Jeff Session’s announcement has caused a large amount of confusion in legal states. Whilst it is well known that there is a conflict between state and federal law when it comes to marijuana, Obama’s policy made it so that cannabis businesses and users in legal states could operate legally without fear of being prosecuted by federal authorities. The legality of these actions has now become unclear, resulting in a great deal of anxiety for everyone involved.
I am prepared to take all steps necessary, including holding DOJ nominees, until the Attorney General lives up to the commitment he made to me prior to his confirmation.

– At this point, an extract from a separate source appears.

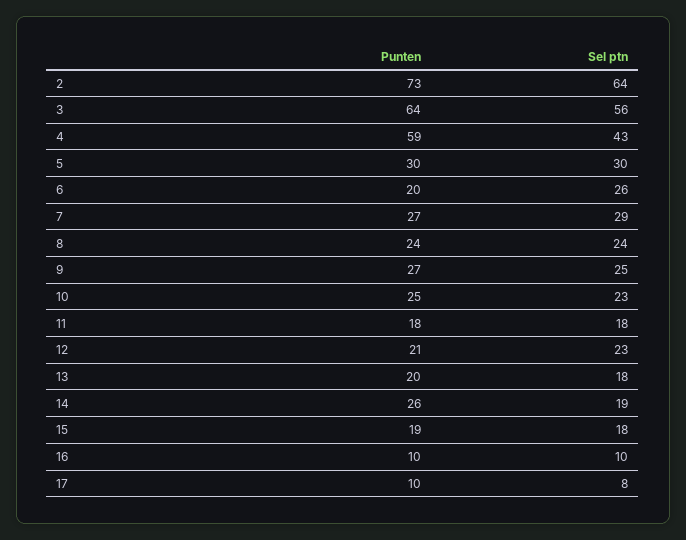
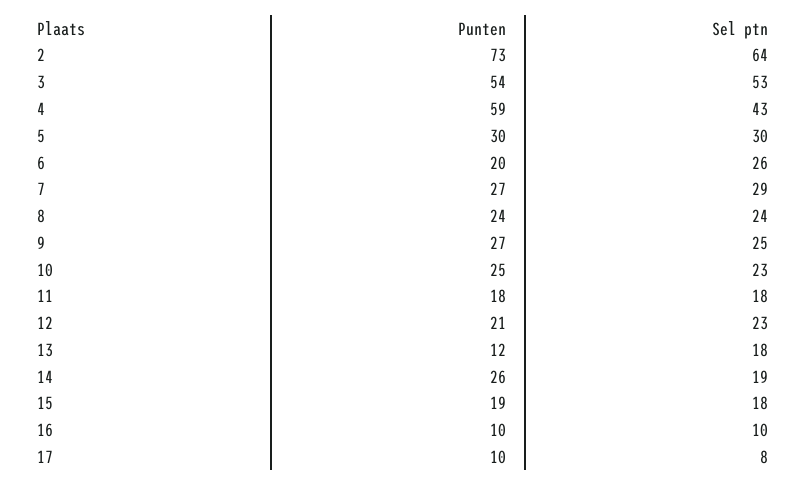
Punten, 3: 64 -> 54
Sel ptn, 3: 56 -> 53
Punten, 13: 20 -> 12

— Cory Gardner (@SenCoryGardner) January 4, 2018
His announcement has resulted in resistance from those both outside and within his own party. Senator Cory Gardener (Colorado) is among one the most vocal in his reaction to the news. He threatened to impede the nomination of Justice Department leaders in response to the move, noting that “with no prior notice to Congress, the Justice Department has trampled on the will of voters in CO and other states. I am prepared to take all steps necessary, including holding DOJ nominees, until the Attorney General lives up to the commitment he made to me prior to his confirmation.”
What does this mean for legal states?
The full repercussions of Sessions’ actions are currently unknown. Session’s policy will let U.S. attorneys across the country decide what kinds of federal resources they would like to devote to marijuana enforcement in their own districts. How this will play out will likely depend on what the individual attorneys believe to be priorities within regions under their power.
It is also unknown how this will affect medical marijuana. Even though Sessions’ decision attacks medical marijuana as well, there exists a congressional amendment that blocks the Justice Department from interfering with medical marijuana in states where it is legal which could prevent prosecutors from bringing a case against someone using cannabis for medical purposes. This could mean that for now at least, medical marijuana is safe from federal interference. As such, it might be worth holding on to your MMJ card until the full effects of Jeff Session’s decision become known.